A significant theme of our qualitative evaluation was the desire for relatable mentors across multiple dimensions. Mentors who provided students with a career path that they could follow were admired, but mentors who were willing to honestly address the difficulties inherent in undergraduate or graduate education were consistently referred to as providing more meaningful mentorship to participants. These mentors showed students that the training, economic, and personal obstacles are not impossible to overcome while concurrently helping participants manage their levels of frustration and expectations.

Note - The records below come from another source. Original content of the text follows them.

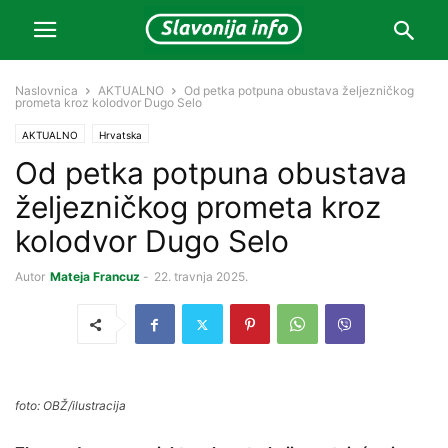
Naslovnica
AKTUALNO
Od petka potpuna obustava željezničkog
prometa kroz kolodvor Dugo Selo
AKTUALNO
Hrvatska
Od petka potpuna obustava
željezničkog prometa kroz
kolodvor Dugo Selo
Autor
Mateja Francuz
-
22. travnja 2025.
foto: OBŽ/ilustracija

Each year, student participants are encouraged to participate in the planning of the subsequent year’s BPDM workshop to infuse the workshop with novel ideas garnered directly from trainees who are currently experiencing the rigors of computer or data science education. We also post opportunities for participants to engage in other mentoring opportunities such as conferences, training opportunities, internships, and workshops. These additional training opportunities allow participants to develop additional skills that can help to improve their engagement in this discipline.

Finally, we hope to continue to extend our mentoring studies to gain deeper insights relating to what mentoring activities can contribute to increasing the number of underrepresented groups who are able to make it to the computer science domain table and are able to be retained at that table. In particular we would like to evaluate the effect of our year round mentoring activities on feelings of well being within computer science domain areas.


We thank the 2019 organizing committee of the Broadening Participation in Data Mining Workshop. We especially thank Orlando Ferrer and Caitlin Kuhlman for important discussions in the development of BPDM’s mentoring plan. Finally we thank Audrey Rorrer and Breanna Spencer for their evaluation efforts as part of Google’s Explore Computer Science Research Grant for Undergraduate Women.